Sementara itu, untuk pengenaan bea keluar batu bara, Purbaya menyampaikan bahwa pungutan itu ditujukan agar tidak memberikan subsidi kepada industri batu bara.
Sebagaimana diketahui, batu bara selama ini seakan 'disubsidi' oleh pemerintah karena mayoritas produknya diekspor dan dibebaskan dari pajak pertambahan nilai (PPN).
"Jadi kami balik ke status yang awal tadi. Jangan sampai kami memang subsidi industri batu bara," tuturnya.
Rencana pengenaan bea keluar batu bara tidak lepas dari tingginya restitusi pajak pertambahan nilai (PPN) batu bara akibat diterapkannya Undang-Undang (UU) tentang Cipta Kerja. Sebab, dalam omnibus law tersebut, batu bara masuk ke kategori barang kena pajak (BKP).
Dengan status BKP, maka wajib pajak atau pengusaha kena pajak (PHK) berhak untuk mengkreditkan pajak masukan yang terkait dengan eksportasi batu bara.
Untuk itu, mereka bisa memeroleh restitusi atau pengembalian pendahuluan yang kini mekanismenya telah dipercepat, jika status pajak masukannya lebih besar dari pajak pengeluaran (penjualan).
Namun karena tarif yang berlaku 0%, sedangkan PKP tetap membayar PPN selama produksi maupun proses eksportasi, maka otomatis akan terjadi lebih bayar karena pajak masukan lebih besar dibandingkan pajak keluaran.
Hal ini berarti pengusaha dan para taipan batu bara secara otomatis berhak untuk memeroleh restitusi atau pengembalian pendahuluan.

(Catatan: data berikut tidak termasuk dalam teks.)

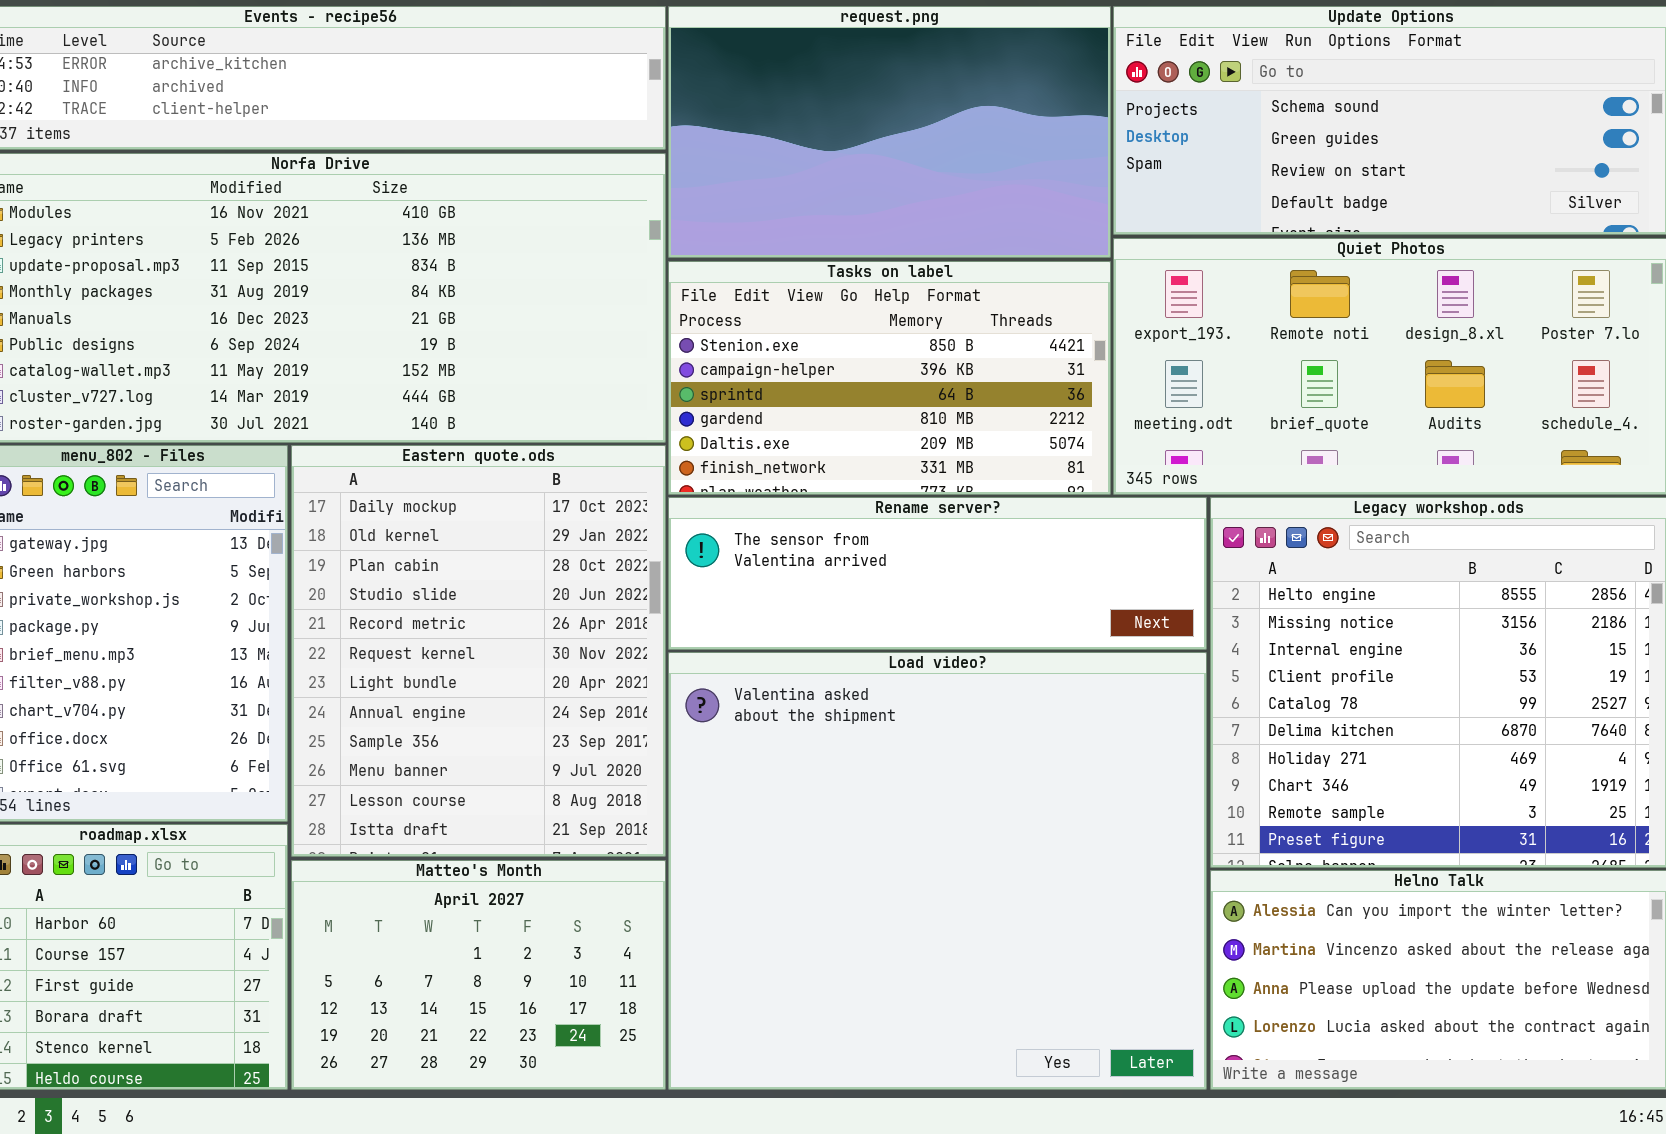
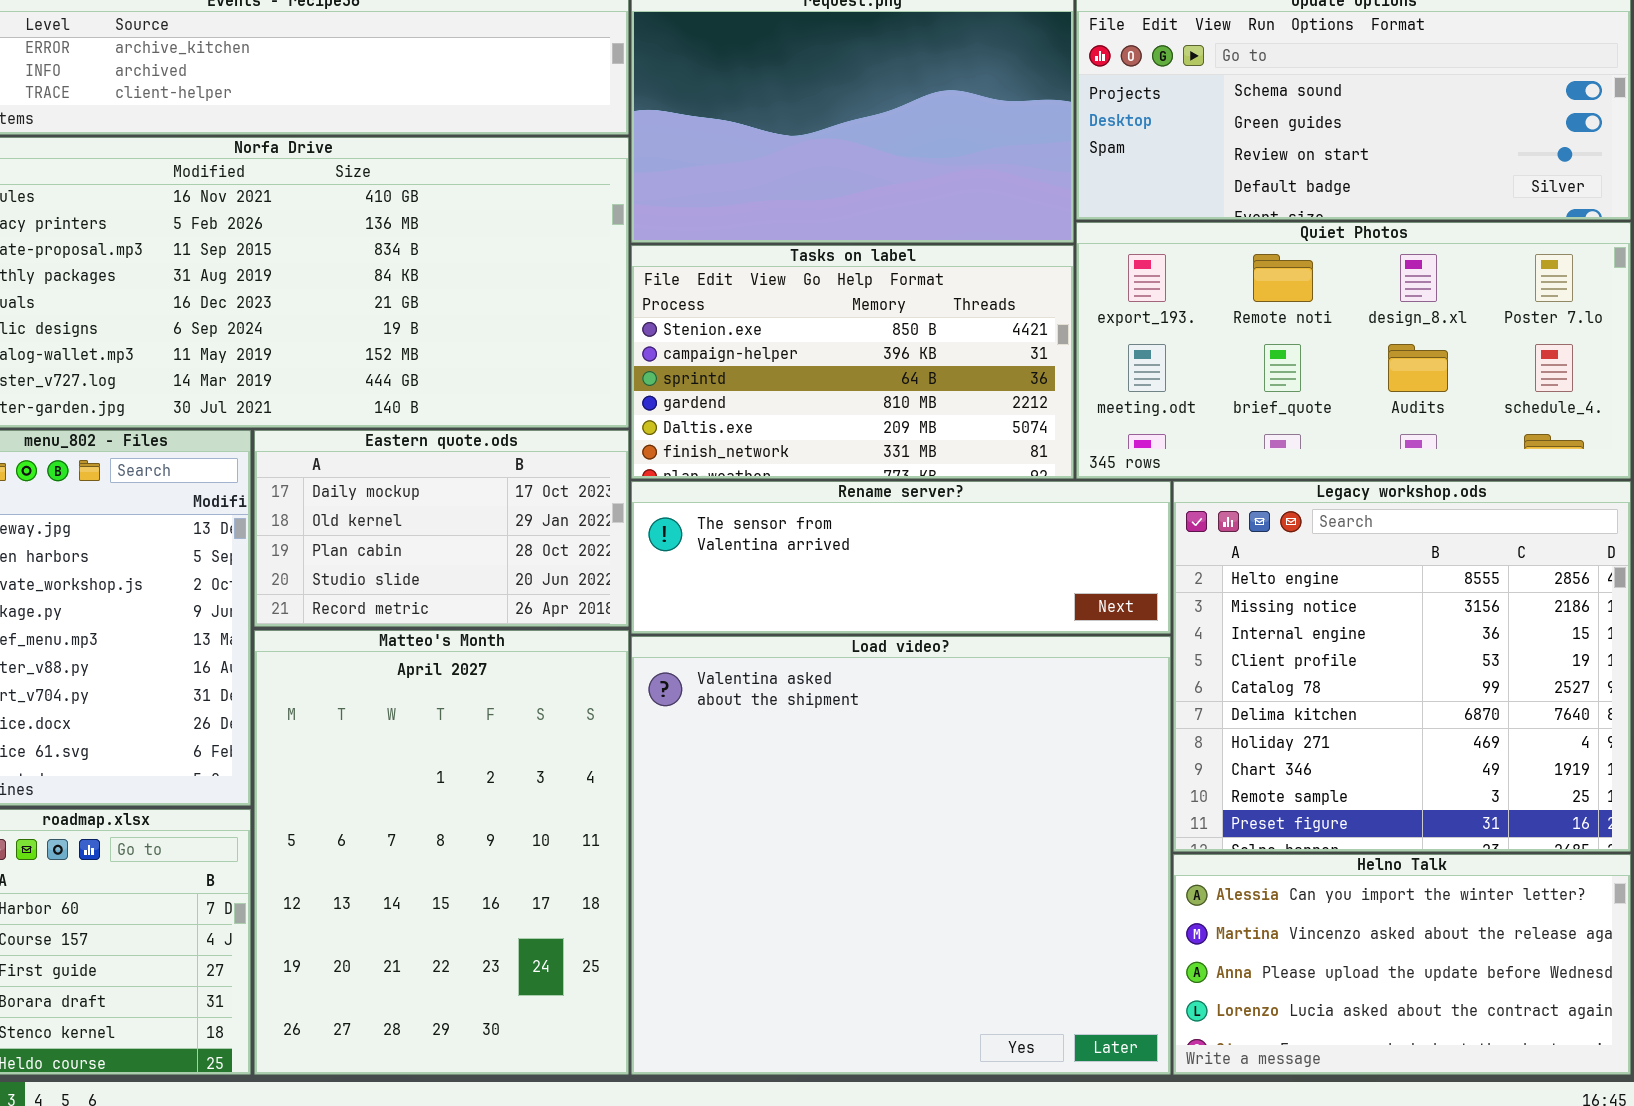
Eastern quote.ods: [291,445,666,857] -> [254,430,629,627], resized
Matteo's Month: [291,860,666,1090] -> [254,630,629,1075], resized

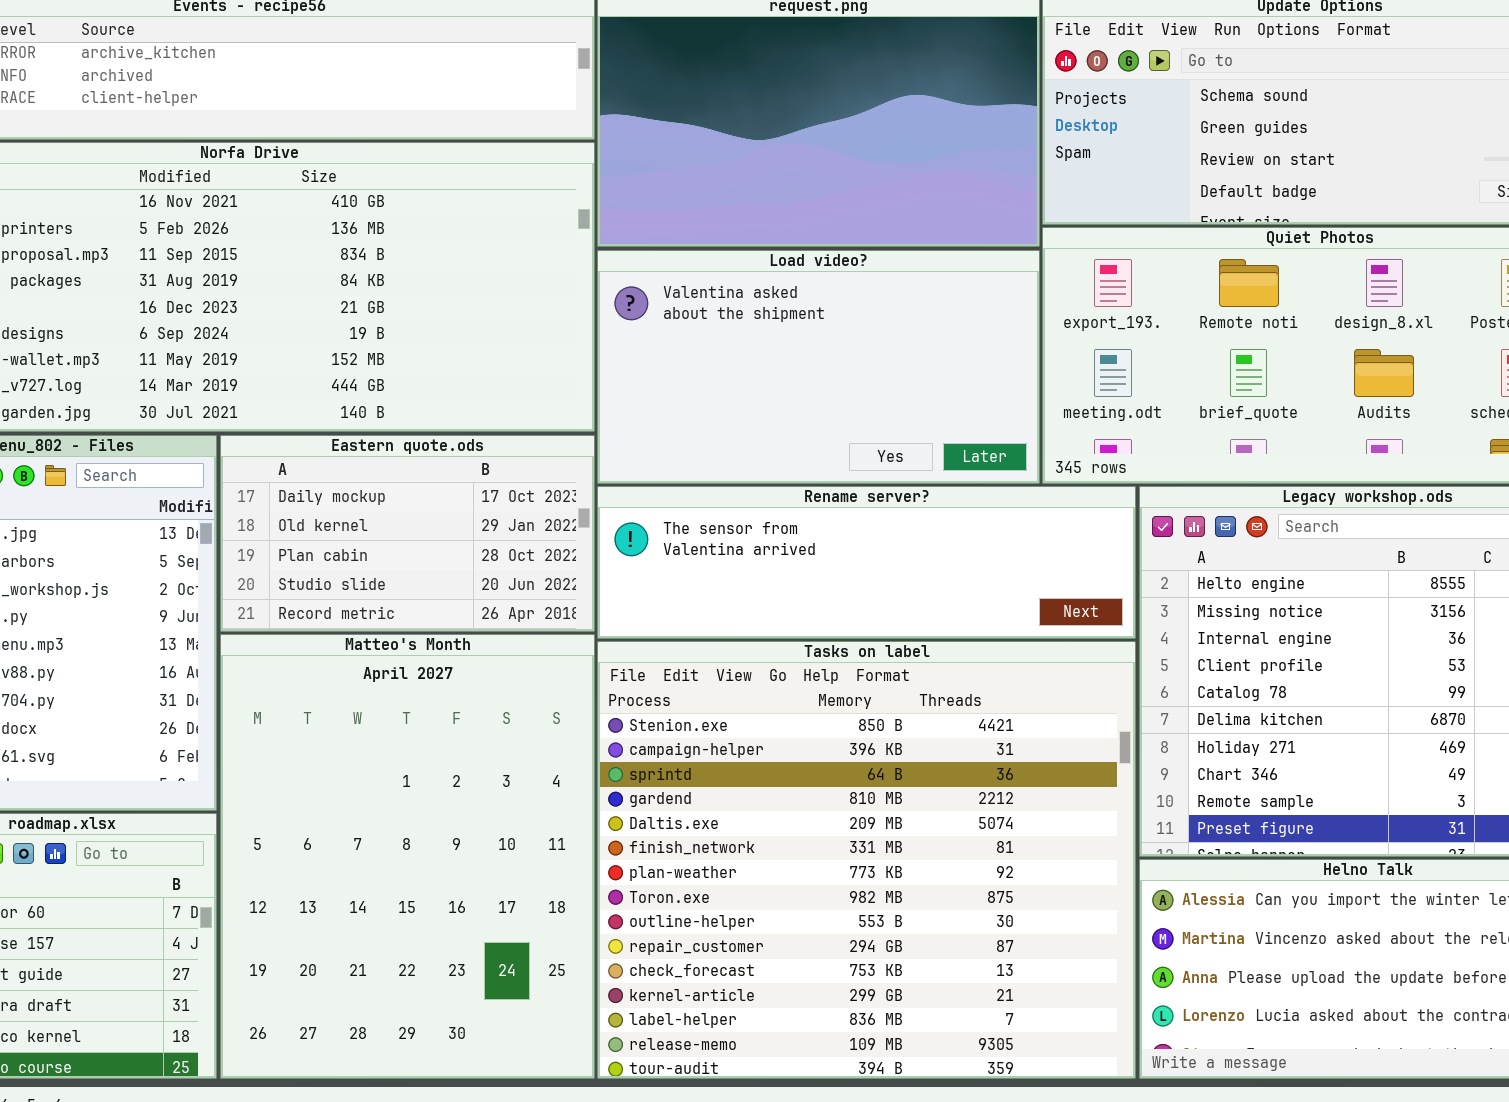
Tasks on label: [631,245,1074,479] -> [597,641,1136,1079], moved, resized
Load video?: [631,636,1171,1075] -> [597,250,1040,484], moved, resized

Direktorat Jenderal Pajak Kemenkeu pun mencatat bahwa restitusi PPN sektor batu bara sejak 2021 sampai 2025 terus meningkat. Pada 2021, restitusi PPN batu bara tercatat sebesar Rp5,7 triliun.
Kemudian, nilainya meningkat ke Rp11,3 triliun (2022), Rp20,2 triliun (2023) dan Rp25,2 triliun (2024).
"Sementara itu, hingga November 2025, nilai restitusi PPN sektor batu bara telah mencapai Rp42,9 triliun," terang Direktur Penyuluhan, Pelayanan dan Hubungan Masyarakat Ditjen Pajak Kemenkeu, Rosmauli kepada Bisnis, Rabu (24/12/2025).